[MATERIAL FOR THE TASK]

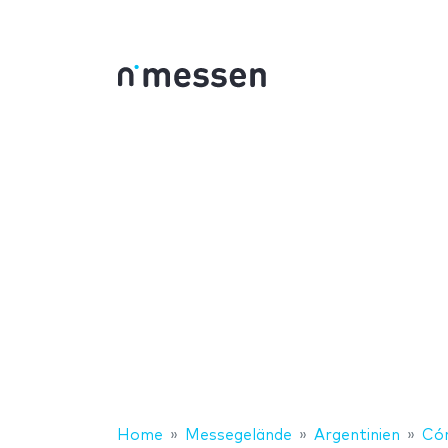
Home
Messegelände
Argentinien
Có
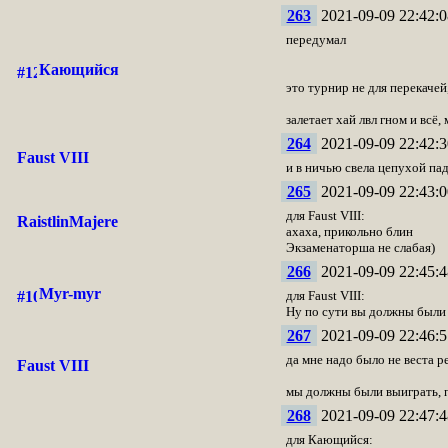
263
2021-09-09 22:42:0
передумал
Кающийся
это турнир не для перекачей
залетает хай лвл гном и всё
264
2021-09-09 22:42:3
Faust VIII
и в ничью свела цепухой пад
265
2021-09-09 22:43:0
для Faust VIII:
RaistlinMajere
ахаха, прикольно блин
Экзаменаторша не слабая)
266
2021-09-09 22:45:4
Myr-myr
для Faust VIII:
Ну по сути вы должны были п
267
2021-09-09 22:46:5
да мне надо было не веста ре
Faust VIII
мы должны были выиграть, п
268
2021-09-09 22:47:4
для Кающийся:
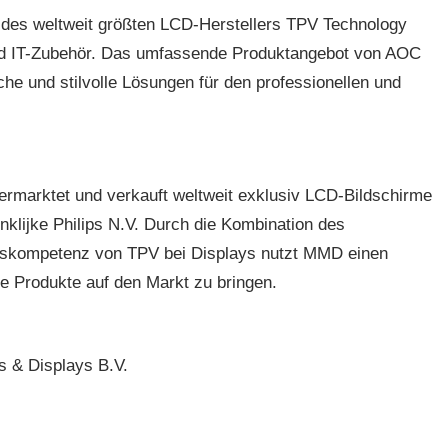
 des weltweit größten LCD-Herstellers TPV Technology
und IT-Zubehör. Das umfassende Produktangebot von AOC
he und stilvolle Lösungen für den professionellen und
rmarktet und verkauft weltweit exklusiv LCD-Bildschirme
nklijke Philips N.V. Durch die Kombination des
ngskompetenz von TPV bei Displays nutzt MMD einen
ve Produkte auf den Markt zu bringen.
s & Displays B.V.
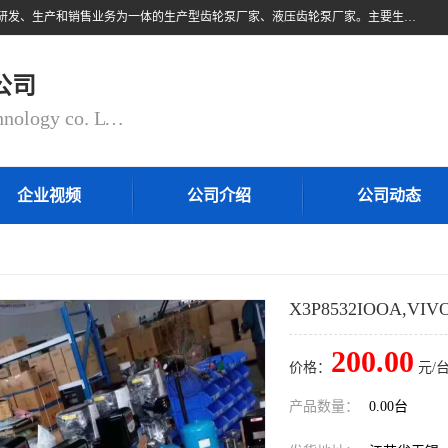
无锡乾锐锋液压科技有限公司，系专业从事各类液压元件与气动元件的研发、生产和销售业务为一体的生产型齿轮泵厂家、液压齿轮泵厂家。主要生产销售风冷式冷却器、液压油风冷却器，冷却器厂家直销、齿轮泵型号、齿轮泵厂家排名详情可来电咨询！
公司
QIANRUIFENG fluid control technology co. LTD
企业视频
公司介绍
公司动态
X3P8532IOOA,V
200.00
价格：
元/台
产品数量：
0.00台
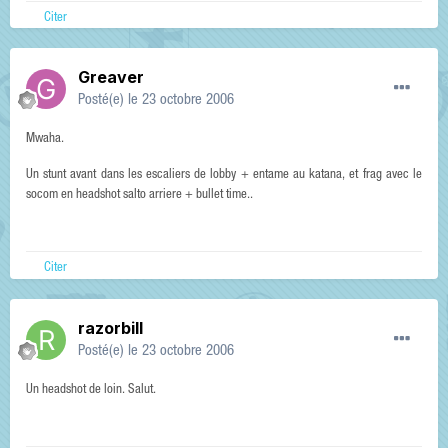
Citer
Greaver
Posté(e)
le 23 octobre 2006
Mwaha.
Un stunt avant dans les escaliers de lobby + entame au katana, et frag avec le
socom en headshot salto arriere + bullet time..
Citer
razorbill
Posté(e)
le 23 octobre 2006
Un headshot de loin. Salut.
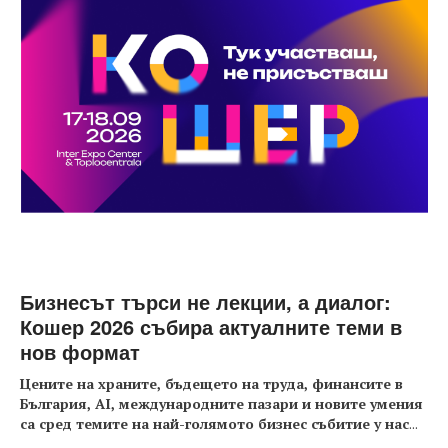
Бизнесът търси не лекции, а диалог:
Кошер 2026 събира актуалните теми в
нов формат
Цените на храните, бъдещето на труда, финансите в
България, AI, международните пазари и новите умения
са сред темите на най-голямото бизнес събитие у нас
...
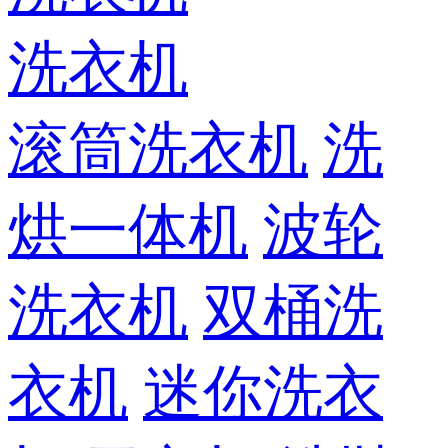
洗衣机
滚筒洗衣机
洗
烘一体机
波轮
洗衣机
双桶洗
衣机
迷你洗衣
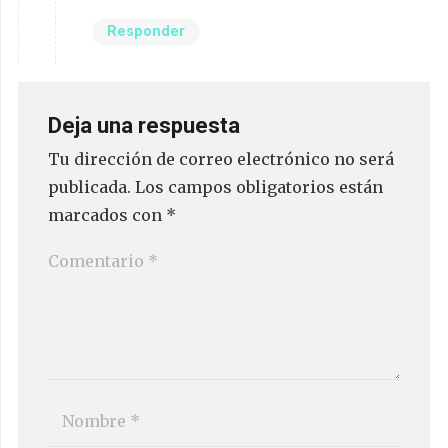
Responder
Deja una respuesta
Tu dirección de correo electrónico no será
publicada.
Los campos obligatorios están
marcados con
*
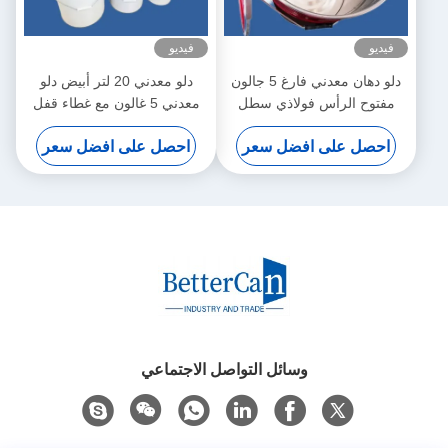
فيديو
فيديو
دلو دهان معدني فارغ 5 جالون
دلو معدني 20 لتر أبيض دلو
مفتوح الرأس فولاذي سطل
معدني 5 غالون مع غطاء قفل
معتمد من الأمم المتحدة
احصل على افضل سعر
احصل على افضل سعر
وسائل التواصل الاجتماعي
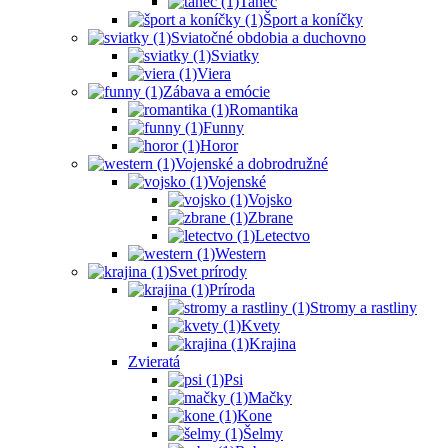
Tanec
Šport a koníčky
Sviatočné obdobia a duchovno
Sviatky
Viera
Zábava a emócie
Romantika
Funny
Horor
Vojenské a dobrodružné
Vojenské
Vojsko
Zbrane
Letectvo
Western
Svet prírody
Príroda
Stromy a rastliny
Kvety
Krajina
Zvieratá
Psi
Mačky
Kone
Šelmy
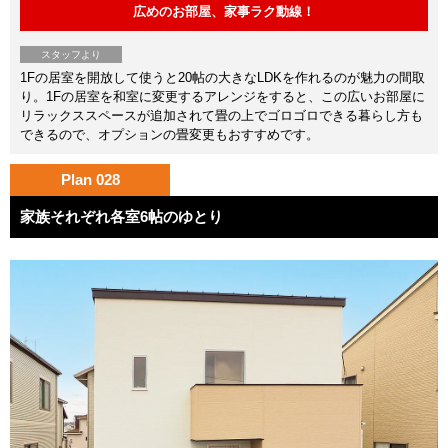
広めのお部屋、家事ラク動線！
スタッフより
1Fの居室を開放して使うと20帖の大きなLDKを作れるのが魅力の間取
り。1Fの居室を和室に変更するアレンジをすると、この広いお部屋に
リラックススペースが追加されて畳の上でゴロゴロできる暮らし方も
できるので、オプションの畳変更もおすすめです。
Plan 028
家族それぞれ各室6帖のゆとり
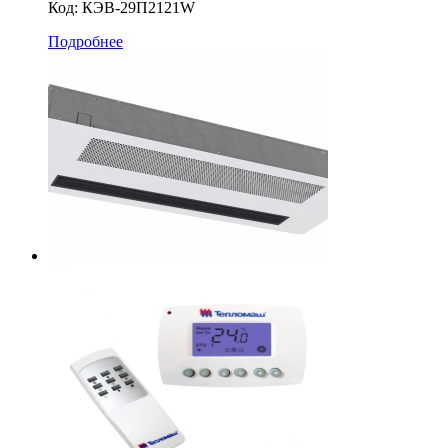
Код:
КЭВ-29П2121W
Подробнее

[/MATERIAL FOR THE TASK]

• _INSTRUCTIONS FOR THE TASK_:
Could you write out all of the records again, leaving out the pictures, with "Faust VIII" switched to "Faust IX" everywhere it occurs and nothing else altered?

• _WRITTEN ANSWER_:
Home
Messegelände
Argentinien
Có
263
2021-09-09 22:42:0
передумал
Кающийся
это турнир не для перекачей
залетает хай лвл гном и всё
264
2021-09-09 22:42:3
Faust IX
и в ничью свела цепухой пад
265
2021-09-09 22:43:0
для Faust IX:
RaistlinMajere
ахаха, прикольно блин
Экзаменаторша не слабая)
266
2021-09-09 22:45:4
Myr-myr
для Faust IX:
Ну по сути вы должны были п
267
2021-09-09 22:46:5
да мне надо было не веста ре
Faust IX
мы должны были выиграть, п
268
2021-09-09 22:47:4
для Кающийся:
 des weltweit größten LCD-Herstellers TPV Technology
und IT-Zubehör. Das umfassende Produktangebot von AOC
he und stilvolle Lösungen für den professionellen und
rmarktet und verkauft weltweit exklusiv LCD-Bildschirme
nklijke Philips N.V. Durch die Kombination des
ngskompetenz von TPV bei Displays nutzt MMD einen
ve Produkte auf den Markt zu bringen.
s & Displays B.V.
无锡乾锐锋液压科技有限公司，系专业从事各类液压元件与气动元件的研发、生产和销售业务为一体的生产型齿轮泵厂家、液压齿轮泵厂家。主要生产销售风冷式冷却器、液压油风冷却器，冷却器厂家直销、齿轮泵型号、齿轮泵厂家排名详情可来电咨询！
公司
QIANRUIFENG fluid control technology co. LTD
企业视频
公司介绍
公司动态
X3P8532IOOA,V
200.00
价格：
元/台
产品数量：
0.00台
Citer
Greaver
Posté(e)
le 23 octobre 2006
Mwaha.
Un stunt avant dans les escaliers de lobby + entame au katana, et frag avec le
socom en headshot salto arriere + bullet time..
Citer
razorbill
Posté(e)
le 23 octobre 2006
Un headshot de loin. Salut.
Бизнесът търси не лекции, а диалог:
Кошер 2026 събира актуалните теми в
нов формат
Цените на храните, бъдещето на труда, финансите в
България, AI, международните пазари и новите умения
са сред темите на най-голямото бизнес събитие у нас
...
洗衣机
滚筒洗衣机
洗
烘一体机
波轮
洗衣机
双桶洗
衣机
迷你洗衣
Responder
Deja una respuesta
Tu dirección de correo electrónico no será
publicada.
Los campos obligatorios están
marcados con
*
فيديو
فيديو
دلو دهان معدني فارغ 5 جالون
دلو معدني 20 لتر أبيض دلو
مفتوح الرأس فولاذي سطل
معدني 5 غالون مع غطاء قفل
معتمد من الأمم المتحدة
احصل على افضل سعر
احصل على افضل سعر
وسائل التواصل الاجتماعي
Tanec
Šport a koníčky
Sviatočné obdobia a duchovno
Sviatky
Viera
Zábava a emócie
Romantika
Funny
Horor
Vojenské a dobrodružné
Vojenské
Vojsko
Zbrane
Letectvo
Western
Svet prírody
Príroda
Stromy a rastliny
Kvety
Krajina
Zvieratá
Psi
Mačky
Kone
Šelmy
広めのお部屋、家事ラク動線！
スタッフより
1Fの居室を開放して使うと20帖の大きなLDKを作れるのが魅力の間取
り。1Fの居室を和室に変更するアレンジをすると、この広いお部屋に
リラックススペースが追加されて畳の上でゴロゴロできる暮らし方も
できるので、オプションの畳変更もおすすめです。
Plan 028
家族それぞれ各室6帖のゆとり
Код:
КЭВ-29П2121W
Подробнее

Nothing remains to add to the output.